High frequency economic data has generally reinforced the view that growth continues to soften albeit from very robust levels. The composite PMI edged down to 53.6 in December from 54.4 in November but remains firmly in growth territory. However, there was a major surprise in the December labor market data, with employment smashing through expectations to rise 312,000 and its largest climb since February, while wage growth accelerated to 3.2%. The Atlanta Fed ‘nowcast’ estimates growth at 2.7% in 4Q18, which if achieved would leave full-year 2018 growth at 2.9% – the highest since 2015. The Fed’s revised forecasts put growth at 2.3% in 2019.

Meanwhile inflation rates have continued to come down, mostly reflecting the impact of the recent fall in oil prices on gasoline costs. Personal Consumption Expenditure (PCE) inflation hit an 11-month low of 1.8% in November, though ‘core’ inflation edged up slightly to 1.9%. There is still little sign of recent tariff measures filtering through to consumer prices, but this could change if tariffs on imports from China are increased from 10% to 25% in March when the current truce expires.

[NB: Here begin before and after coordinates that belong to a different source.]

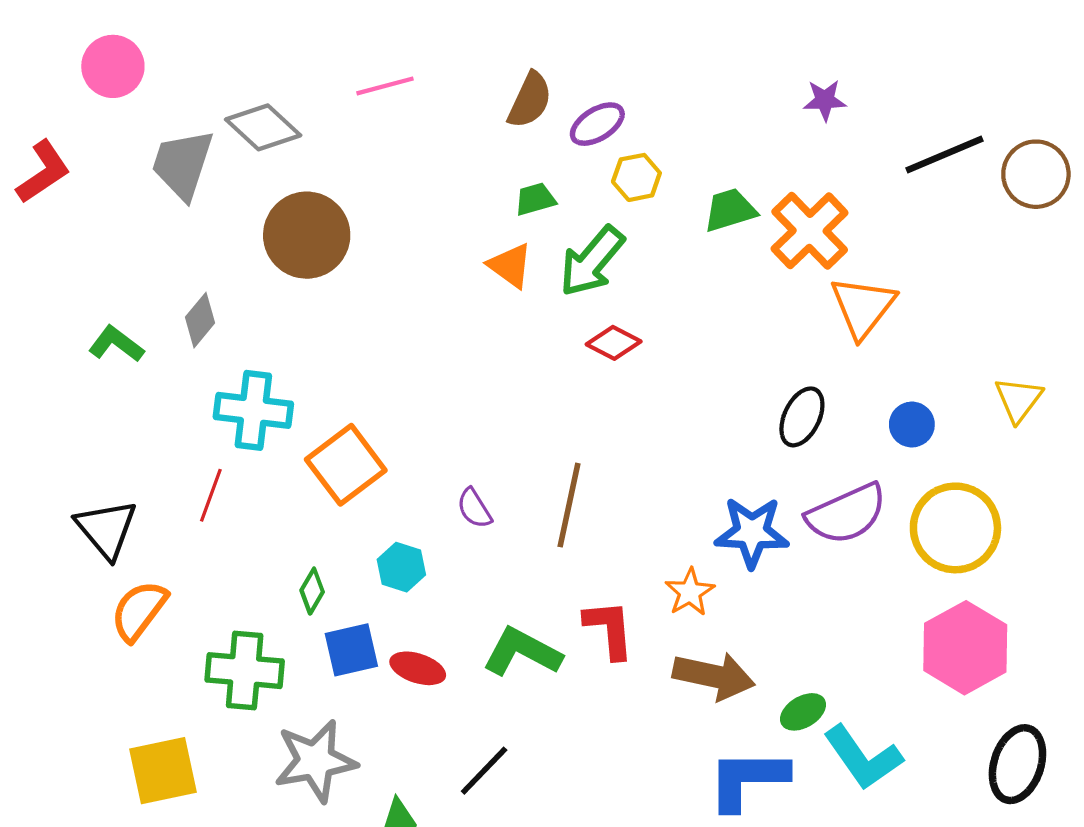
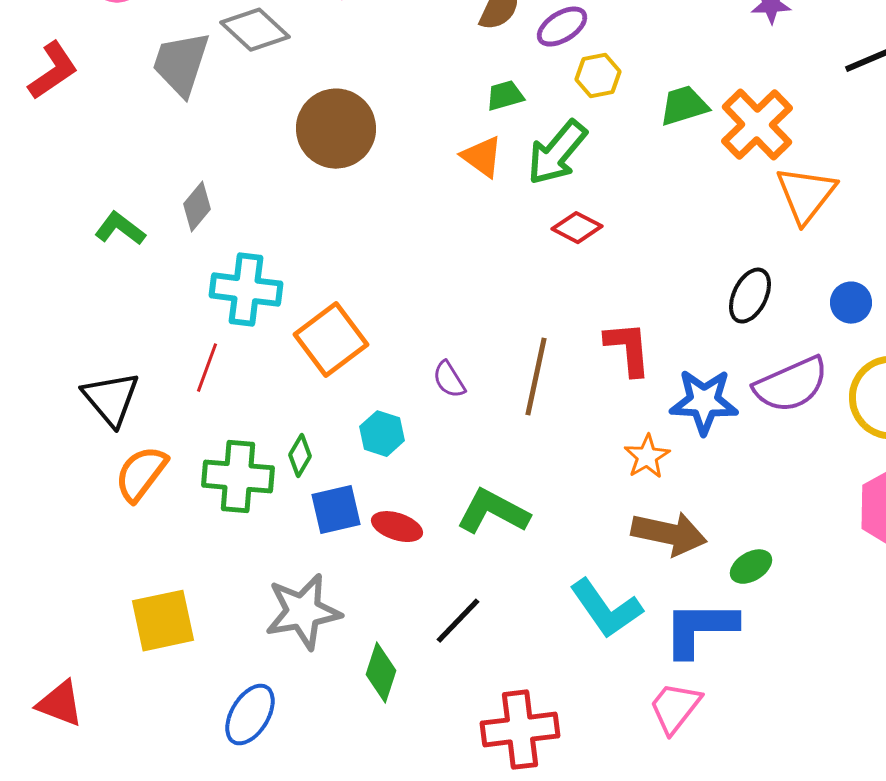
brown circle: (307, 235) -> (336, 129), moved
red L-shape: (609, 629) -> (628, 349), moved
green cross: (245, 671) -> (238, 477), moved
cyan L-shape: (863, 758) -> (606, 609), moved

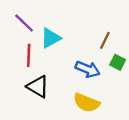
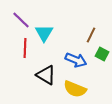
cyan triangle: (51, 38) -> (44, 33), turned -30
black triangle: (38, 87) -> (46, 75), moved

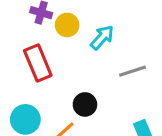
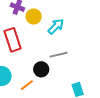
gray line: (132, 71) -> (58, 55), moved

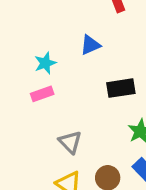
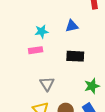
black rectangle: (121, 88) -> (75, 56), moved

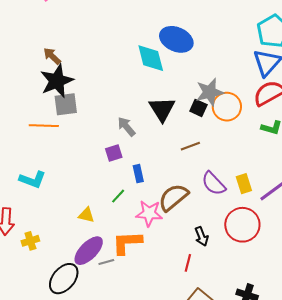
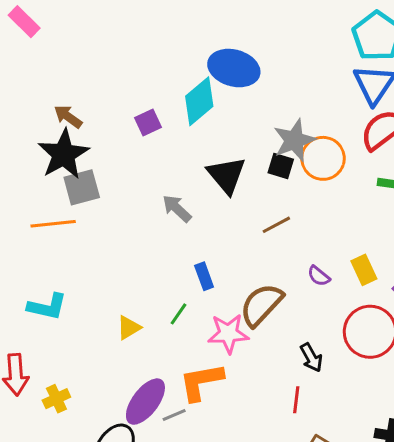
brown arrow: (52, 56) -> (68, 117), moved
cyan diamond: (151, 58) -> (199, 101), turned 72
purple square: (114, 153) -> (148, 122), moved
purple semicircle: (214, 184) -> (319, 276), size x0.6
yellow triangle: (86, 215) -> (129, 328), moved, turned -36

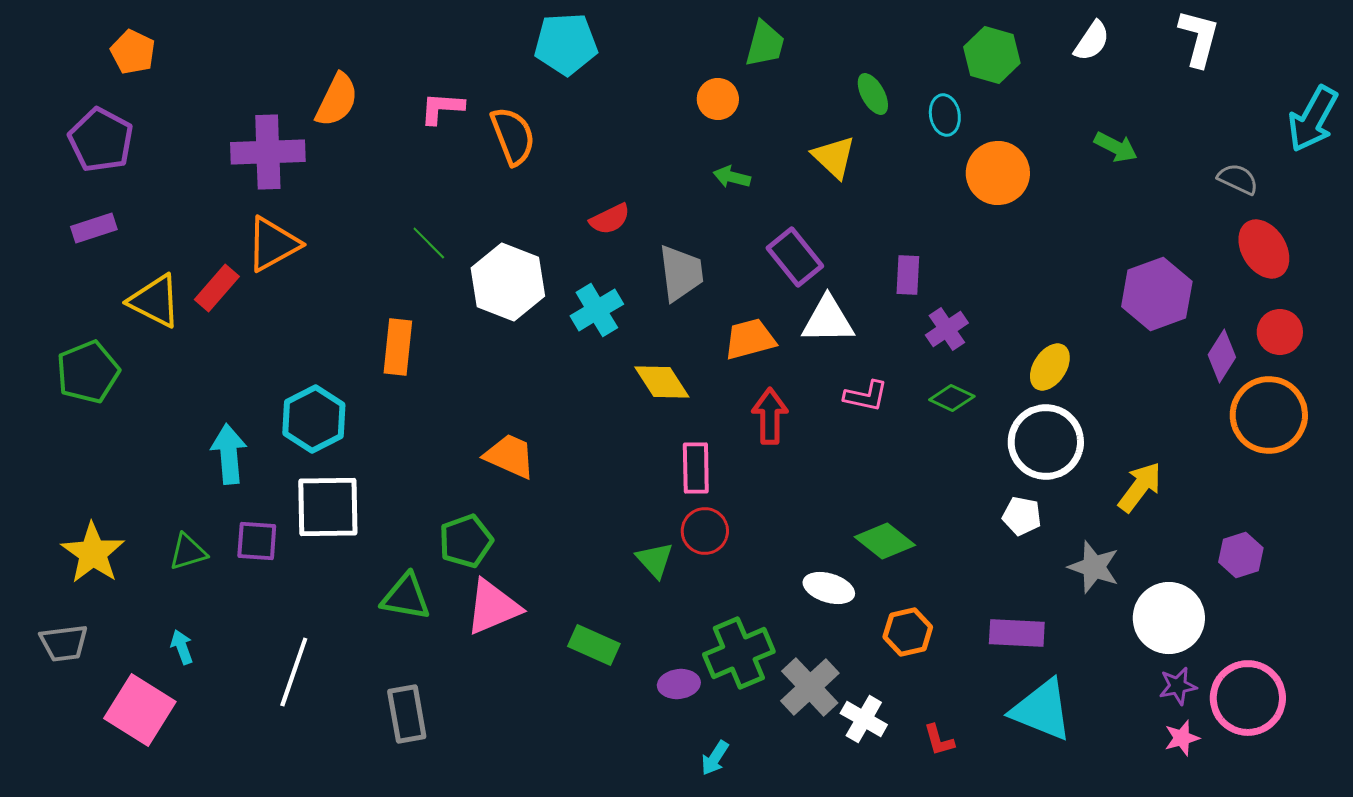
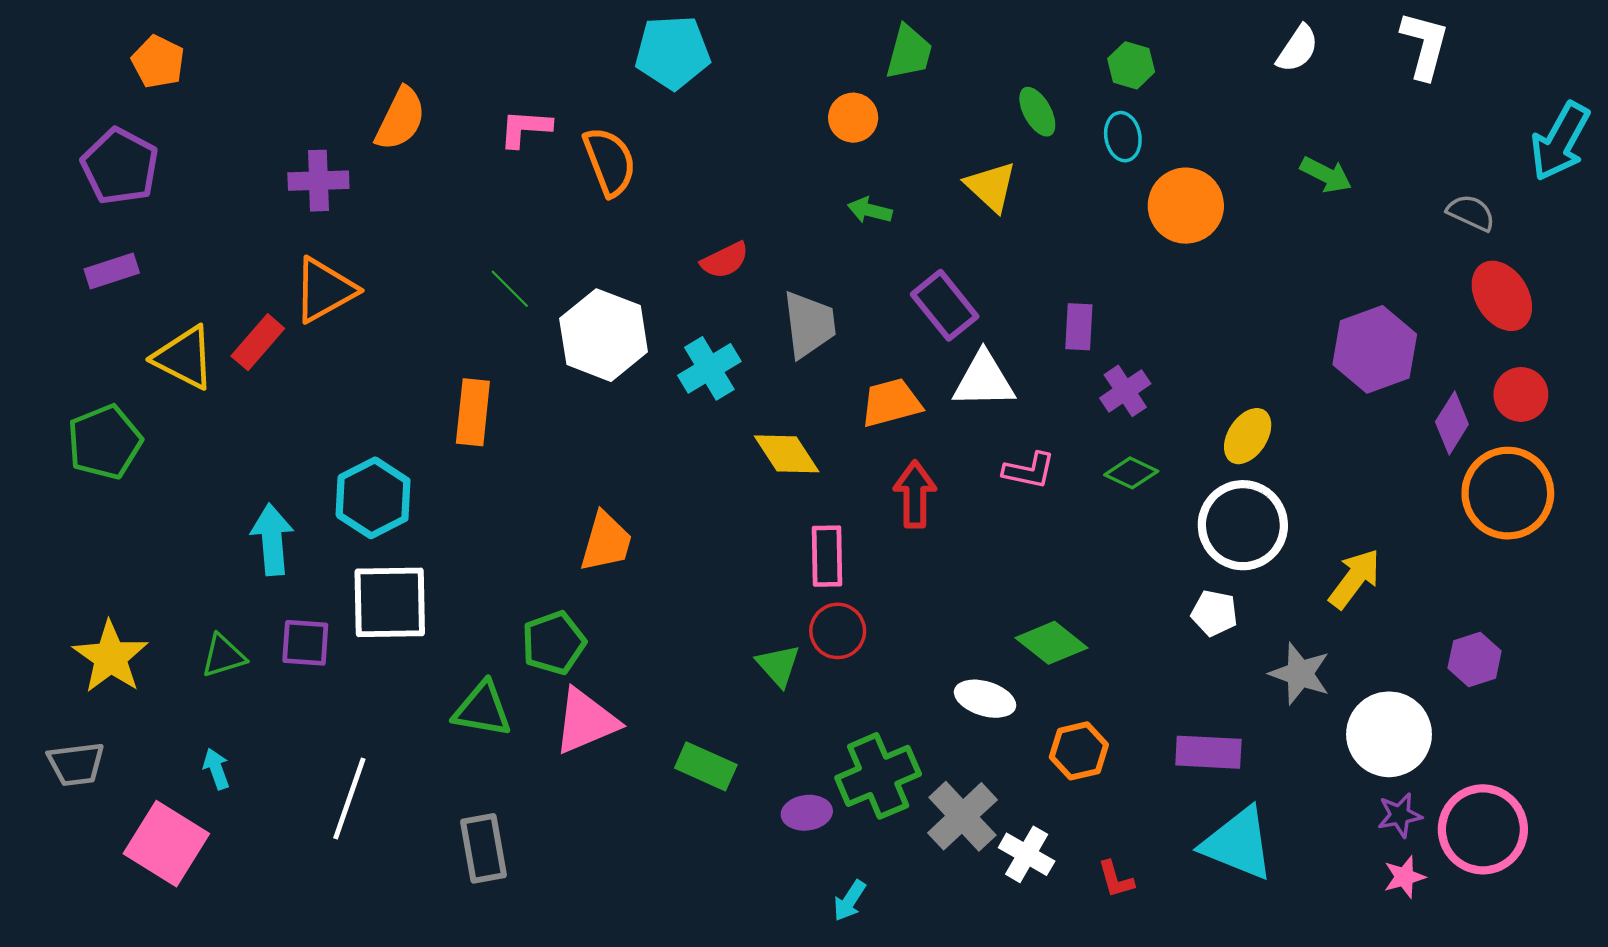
green hexagon: (992, 55) -> (1131, 65), moved, size x0.7
purple cross: (268, 152) -> (318, 181), size x0.7
orange trapezoid: (510, 456) -> (606, 542), turned 82

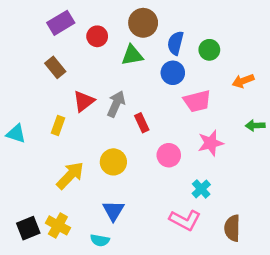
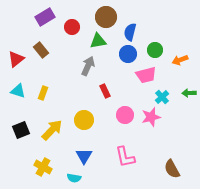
green circle: (209, 50) -> (155, 50), moved
red triangle: (84, 101) -> (16, 59), moved
gray arrow: (116, 104) -> (88, 66), moved
cyan triangle: (16, 134) -> (18, 91), moved
pink star: (211, 143) -> (151, 117), moved
cyan cross: (201, 189) -> (162, 97), moved
pink L-shape: (185, 220) -> (125, 157), moved, turned 50
black square: (28, 228) -> (21, 130), moved
brown semicircle: (232, 228) -> (172, 169), turned -30

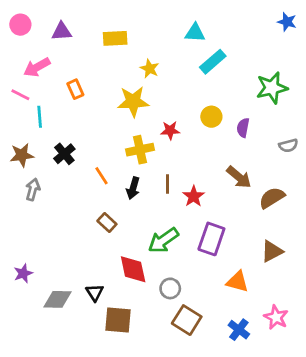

Economic conditions in the Eurozone continued to soften in December. The regional PMI fell to 51.3, its lowest pace of expansion in four years, as political turmoil and trade uncertainty weighed on manufacturing and services activity. The decline was led by a board contraction in France following weeks of street protests. Global trade uncertainty also continued to negatively impact Germany’s export sector and business confidence. Wages in the Eurozone however, grew at their fastest pace since the financial crisis, climbing 2.4% in 3Q18, reflecting still tightening labor markets.

The European Central Bank confirmed the end of its asset purchase program in December but reaffirmed its intention to keep interest rates at their current level “at least through summer of 2019” and adjusted its guidance on the re-investment of proceeds from maturing bonds, which will be maintained well beyond the first rate hike and for as long as necessary. Meanwhile, it lowered its projections for both growth and inflation for 2019 by 0.1% to 1.7% and 1.6% respectively, while 2020 projections were unchanged.

Several weeks of street protests in France over levies on petrol and heating oil saw President Macron scrap environmental tax plans from the 2019 budget. He also announced a package to boost low income households. These measures will push the budget deficit above of 3% of GDP in 2019 but are expected to be temporary as the President still seeks to follow through with his reform agenda. Although the increase in French deficit spending reinforced the resolve of Italy’s populist coalition government in its budget battle with the EU, the weakening Italian economy has forced it to backtrack, avoiding a deeper clash with Brussels. The government will now target a deficit of 2.0% of GDP compared to the previous 2.4%. Italian GDP fell 0.1 q/q in 3Q18 on softer domestic demand, while the manufacturing PMI was below 50 in December.

In the UK, tensions over Brexit continue with Prime Minister Theresa May forced in December to pull the parliamentary vote on her negotiated withdrawal agreement with the EU facing heavy defeat. The vote was postponed until mid-January, with May looking to secure further concessions from the EU before then to help secure a still-improbable win. If the deal is not passed, the prospect of the UK leaving the EU without a deal in March and facing a lengthy period of economic and financial disruption will loom closer.